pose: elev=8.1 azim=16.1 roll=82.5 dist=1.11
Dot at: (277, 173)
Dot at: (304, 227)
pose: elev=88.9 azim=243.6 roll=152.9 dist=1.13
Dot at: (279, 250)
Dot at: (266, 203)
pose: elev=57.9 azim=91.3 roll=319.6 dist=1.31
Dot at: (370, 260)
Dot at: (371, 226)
====
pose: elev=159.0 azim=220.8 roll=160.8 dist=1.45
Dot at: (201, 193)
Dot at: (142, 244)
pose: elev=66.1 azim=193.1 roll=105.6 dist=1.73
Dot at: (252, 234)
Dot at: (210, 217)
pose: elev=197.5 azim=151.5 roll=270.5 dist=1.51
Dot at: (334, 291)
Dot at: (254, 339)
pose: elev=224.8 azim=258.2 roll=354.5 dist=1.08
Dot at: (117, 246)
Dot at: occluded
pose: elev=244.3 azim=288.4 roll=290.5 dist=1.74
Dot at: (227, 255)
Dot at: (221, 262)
====
SET PROBLEM:
Print, unchanged, every line between the line containing "pose: elev=159.0 azim=220.8" and the line containing "Dot at: (221, 262)", inclusive.

RESPONSE:
pose: elev=159.0 azim=220.8 roll=160.8 dist=1.45
Dot at: (201, 193)
Dot at: (142, 244)
pose: elev=66.1 azim=193.1 roll=105.6 dist=1.73
Dot at: (252, 234)
Dot at: (210, 217)
pose: elev=197.5 azim=151.5 roll=270.5 dist=1.51
Dot at: (334, 291)
Dot at: (254, 339)
pose: elev=224.8 azim=258.2 roll=354.5 dist=1.08
Dot at: (117, 246)
Dot at: occluded
pose: elev=244.3 azim=288.4 roll=290.5 dist=1.74
Dot at: (227, 255)
Dot at: (221, 262)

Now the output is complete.